===== EXTRACT PROVIDED =====

PART 4 - JUNE 14-17, 2019 FLIGHT FROM THE CITY: THE MAY 31, 1919 LITERARY DIGEST ARTICLE


ROCKWELL KENT WILDERNESS CENTENNIAL JOURNAL
100 YEARS LATER
by Doug Capra © 2018-19
Part 4 - Vermont: Flight from the City
The May 31, 1919 Literary Digest Article
June 15-17, 2019


ABOVE – The cover of the May 31, 1919 Literary Digest – the issue that contained the article and reprint of the May 11, 1919 Henry McBride review of Rockwell Kent’s Knoedler Gallery Drawings Exhibition in The Sun (New York).

By this time, Rockwell may still be searching for the perfect place to settle in Vermont. He finally does find his rural refuge. In a June 20, 1919 letter to Carl Zigrosser he writes: “It’s more beautiful than any place I’ve ever seen! There are fertile fields, orchards young and old, high hillside pastures, noble groves of maple, hickory and pine. The verdant valley lies like a map below us.” But he can’t afford the $3000 price. Fortunately, a recent friend and supporter, writer Dorothy Canfield Fisher, loans him the money.

===== DATA ROWS =====

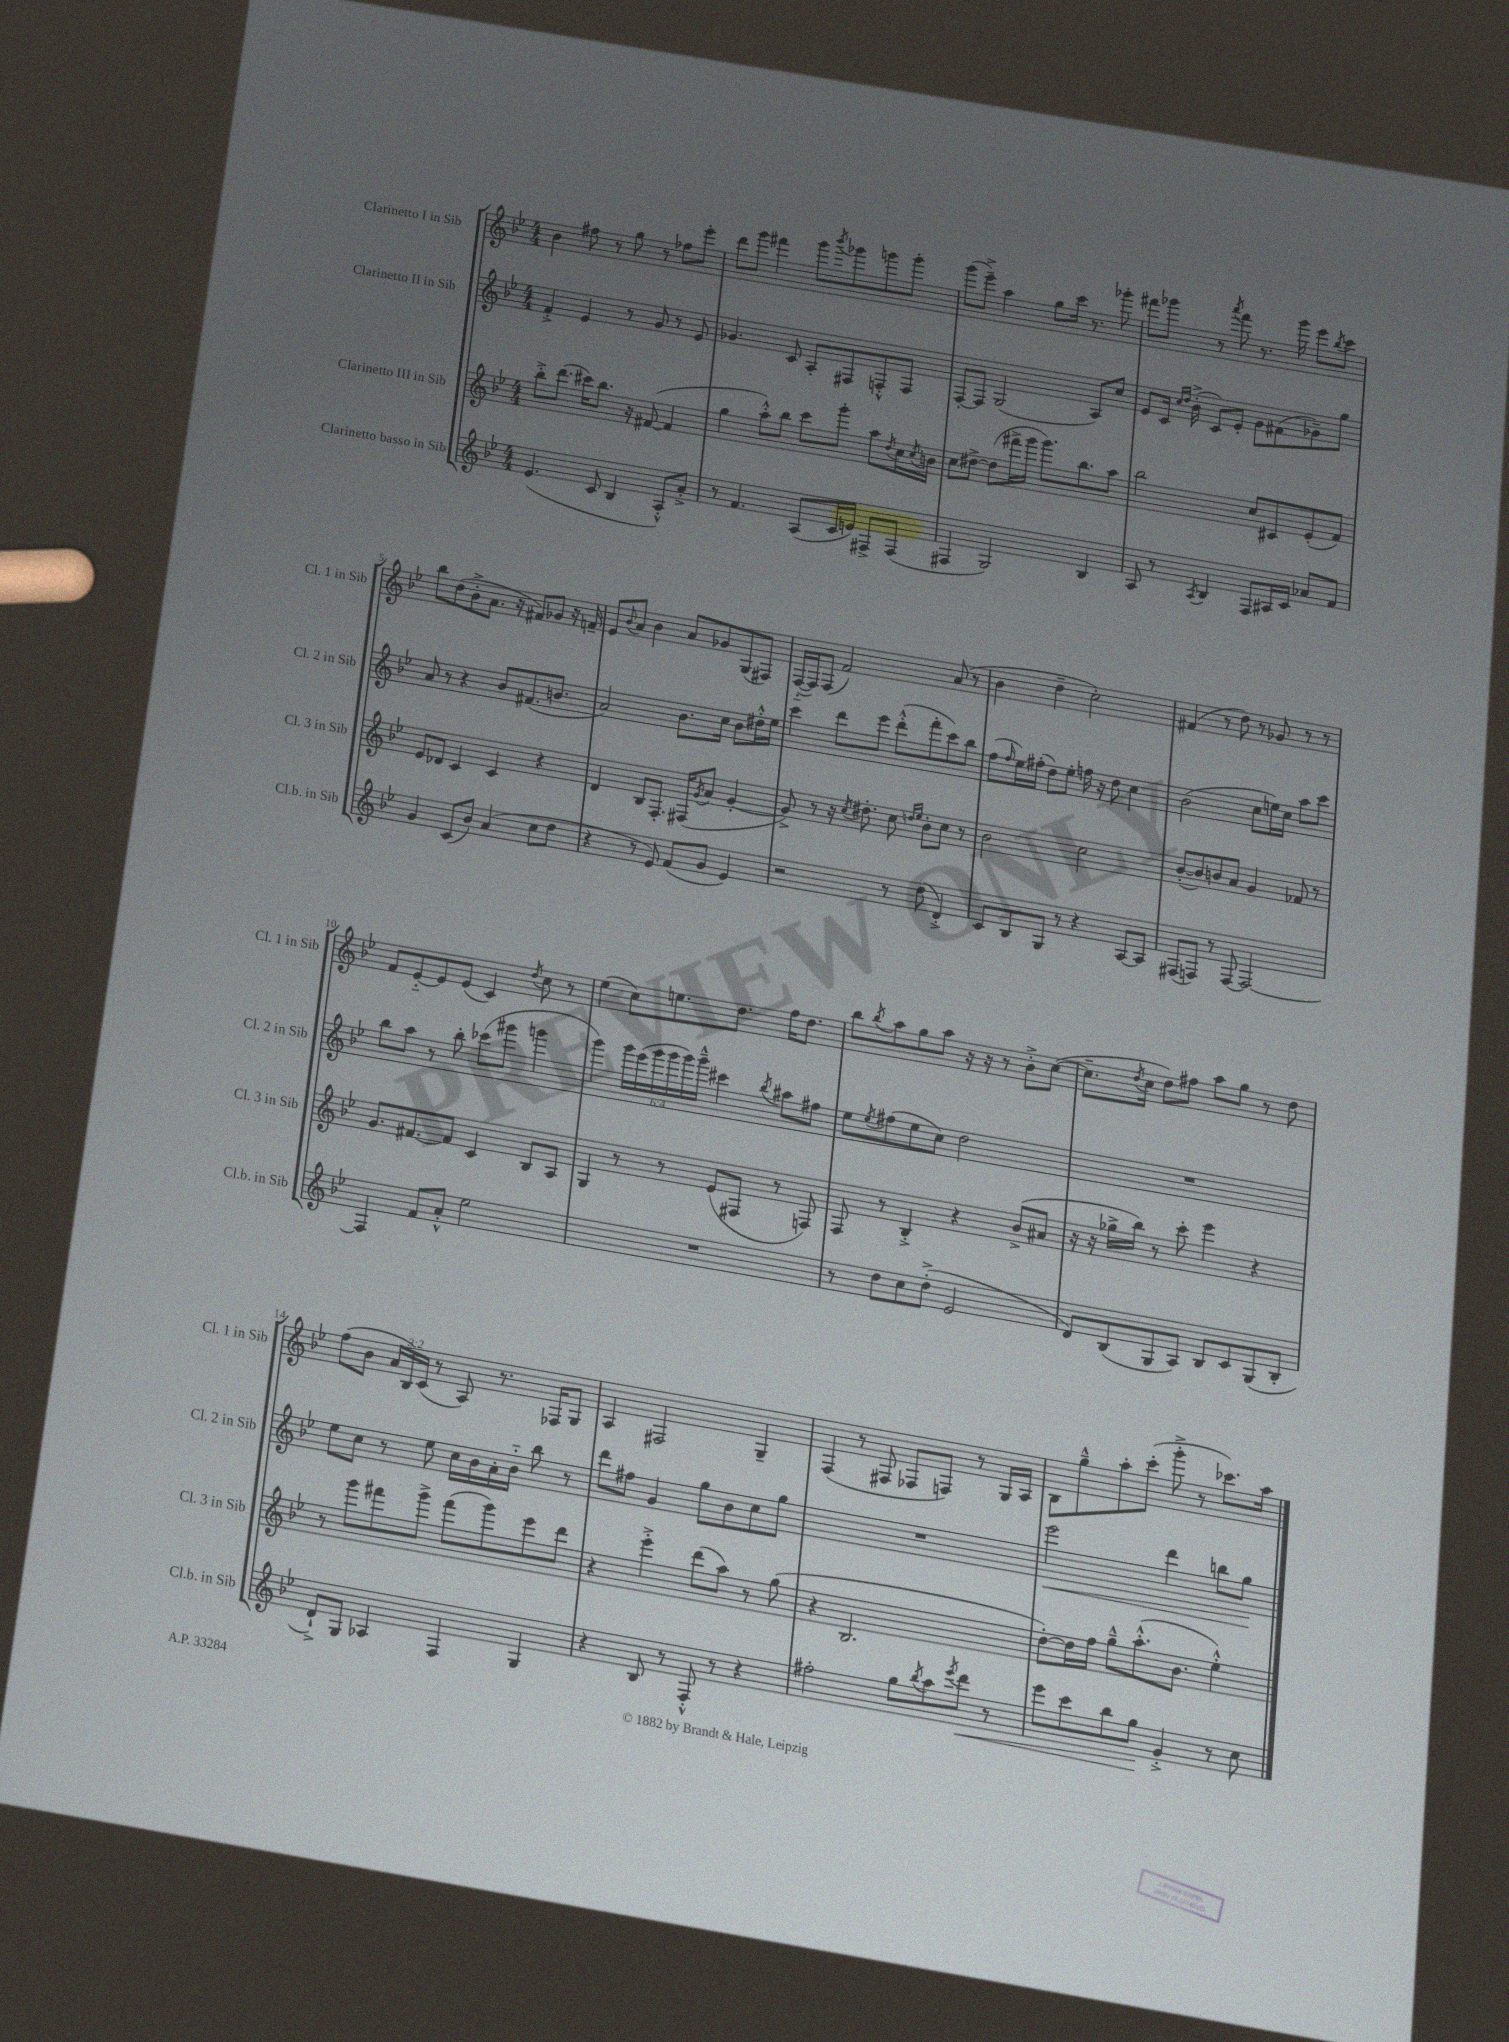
<<
\new StaffGroup <<
\new Staff = "s0" \with { instrumentName = "Clarinetto I in Sib" shortInstrumentName = "Cl. 1 in Sib" } {
    \clef treble \key bes \major \numericTimeSignature \time 4/4 \override Staff.TupletNumber.text = #tuplet-number::calc-fraction-text
    bes'4 fis''8 r8 g''8 r8 fes''8 ees'''8-. |
    d'''8 g'''8 fis'''4 g'''8 \acciaccatura { bes'''8 } ges'''8 g'''8 g'''8-. |
    g'''8( ees'''8--->) a''4 g''8 c'''16 r8. ges'''8-. |
    fis'''8 ges'''8 r8 \acciaccatura { a'''8 } fis'''8 r8. ges'''16 ees'''8 \acciaccatura { bes''8 } c'''8 |
    bes''8 d''8( bes'8-.-> a'8. r16 fis'8) ges'8 r16 f'16-- |
    ees'8 \appoggiatura { bes'8 } a'8 bes'4 a'8 ges'8 g8( fis8) |
    f16~-_( f16) f8( f'2) a'8( r8 |
    bes'4 d''4-- c''2-.) |
    fis'4( r8 d''8) r8 ges'8 r8 r8 |
    f'8 ees'8~-_ ees'8 ees'8( c'4) \acciaccatura { d''8 } c''8 r8 |
    ees''4( c''8) e''8. d''8. f''16 d''8. |
    bes''8 \acciaccatura { bes''8 } a''8 g''8 a''8 r16 r16 r8 bes'8-.-> c''8~( |
    c''8.-- \acciaccatura { d''8 } c''16 d''8) fis''8 a''8 g''8 r8 d''8 |
    f''8( bes'8 \tuplet 3/2 { a'16 bes16) c'16( } r8 a8) r8. fes16 g8 |
    a4 fis2 g4-- |
    f4( r8 fis8 fes8 f8) r8 g16 a16 |
    bes8 g''8---^ a''8-. c'''8-.( g'''8-.-> r8 ces'''8.) a''16 \bar "|." |
}
\new Staff = "s1" \with { instrumentName = "Clarinetto II in Sib" shortInstrumentName = "Cl. 2 in Sib" } {
    \clef treble \key bes \major \numericTimeSignature \time 4/4 \override Staff.TupletNumber.text = #tuplet-number::calc-fraction-text
    f'4-.-> ees'4 r8 g'8 r8 ees'8 |
    ges'4. c'8 a8-. fis8 f8-.-^ f8 |
    f8~-. f8 g2( a8) c''8 |
    ees'8 c'16 \grace { c''16 d''16 } bes'16-.->( c'8) ees'8-. g'8 fis'8( ges'8--) g''8 |
    a'8 r8 r4 bes'8 fis'8.( b'8. |
    a'2) bes'8. c''16 bes'8 dis''16-.-^ ees''16 |
    c'''4 d'''8 ees'''8 d'''8-.-^( f'''8-. c'''8) bes''8 |
    f''8( \grace { f''16 } ees''16) fis''16-.( d''8) ees''8-. f''16 r16 d''8 c''4 |
    bes'2( c''8 e''16) c''16 a''8 c'''8 |
    bes''8 a''8 r8 bes''8-. ces'''8( gis'''8 g'''4 |
    g'''4) \tuplet 6/4 { g'''16 ees'''16( g'''16 g'''16 g'''16) g'''16---^ } cis'''4 \acciaccatura { bes''8 } ais''8 fis''8 |
    ees''8 \acciaccatura { ees''8 } fis''8( ees''8 c''8) d''2 |
    R1 |
    ees''8 c''8 r8 ees''8 c''16 bes'16 a'16-. bes'16-_ bes''8 r8 |
    d'''8 fis''8 g'4 g''8 bes'8 c''8 g''8 |
    R1 |
    ees'''2\< d'''4 b''8 g''8\! \bar "|." |
}
\new Staff = "s2" \with { instrumentName = "Clarinetto III in Sib" shortInstrumentName = "Cl. 3 in Sib" } {
    \clef treble \key bes \major \numericTimeSignature \time 4/4
    bes''8-.-> d'''8.( cis'''16) bes''8. r16 fis'8~( fis'4 |
    g''4 a''8-.-^) bes''8 c'''8 g'''8-. a''8 \acciaccatura { d''8 } c''16 \acciaccatura { c''8 } b'16 |
    c''8 dis''8~-> dis''8( fis'''16-> g'''16 g'''8.) bes''8. a''8 |
    bes''2 c''8 cis'8 ees'8-.( f'8) |
    ees'8 des'8 c'4 c'4 r4 |
    d'4 bes8 f8.-. fis16( \acciaccatura { g'8 } a'8 g'4~-. |
    g'8->) r8 r16 \acciaccatura { c''8 } dis''8.-. c''8 \grace { d''16 ees''16 } bes'8-. c''8 r8 |
    bes'2 c''2 |
    bes'8~-.( bes'8) b'8 a'8 g'4 fes'8 r8 |
    g'8. fis'8.~ fis'8 c'4 bes8 a8 |
    g4 r8 r8 ees'8( fis8 r8 f8) |
    f8 r8 bes4-.-> r4 bes'8->( ais'8 |
    r16 r16 ges''16-> bes''16) r8 c'''8-. ees'''4 r4 |
    r8 g'''8 fis'''8 g'''8-> fis'''8( g'''8) ees'''8 d'''8 |
    r4 ees'''4-.-> d'''8( a''8) r8 g''8( |
    r4 bes2. |
    d''8~-.) d''16 f''16 g''8---^ a''8.-.-^( bes'8. ees''4-.-^) \bar "|." |
}
\new Staff = "s3" \with { instrumentName = "Clarinetto basso in Sib" shortInstrumentName = "Cl.b. in Sib" } {
    \clef treble \key bes \major \numericTimeSignature \time 4/4
    ees'4.( c'8 bes4 a8-.-^) a'8-.-> |
    r8 f'4. a8( c'16 e'16) fis8-> fis8( |
    fis4 g2) bes4 |
    a8 r8 \acciaccatura { a8 } bes4 f8 ais16 c'16 aes'8 f'8 |
    g'4 c'8( bes'8) a'4( c''8 d''8 |
    r4 r8 ees'8) f'8( g'8 ees'4) |
    r2 r8 d''8( d'4-.->) |
    c'8 bes8 g8 r8 r4 a8~ a8 |
    fis8( f8) r8 f8~ f2~ |
    f4 f'8 a'8-.-^ ees''2 |
    R1 |
    r8 d''8 c''8 d''8-.->( ees'2 |
    d'8) bes8( g8 a8) bes8 c'8 g8( bes8-. |
    d'8-!->) g8 aes4 f4 g4 |
    r4 bes8 r8 f8-.-^ r8 r4 |
    fis''2-. g''8 \acciaccatura { bes''8 } a''8 \acciaccatura { ees'''8 } d'''8\< r8 |
    ees'''8 c'''8 bes''8 g''8\! g'4-.-> r8 c''8 \bar "|." |
}
>>
>>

=====

#### WHAT YOU WILL DO:
Reproduce the Rockwell Kent journal entry word for word from "PART 4 - JUNE" to "Sun (New York).". Work only from the Rockwell Kent journal entry, not from the listing.

#### RESULT FOR THIS EXERCISE:
PART 4 - JUNE 14-17, 2019 FLIGHT FROM THE CITY: THE MAY 31, 1919 LITERARY DIGEST ARTICLE


ROCKWELL KENT WILDERNESS CENTENNIAL JOURNAL
100 YEARS LATER
by Doug Capra © 2018-19
Part 4 - Vermont: Flight from the City
The May 31, 1919 Literary Digest Article
June 15-17, 2019


ABOVE – The cover of the May 31, 1919 Literary Digest – the issue that contained the article and reprint of the May 11, 1919 Henry McBride review of Rockwell Kent’s Knoedler Gallery Drawings Exhibition in The Sun (New York).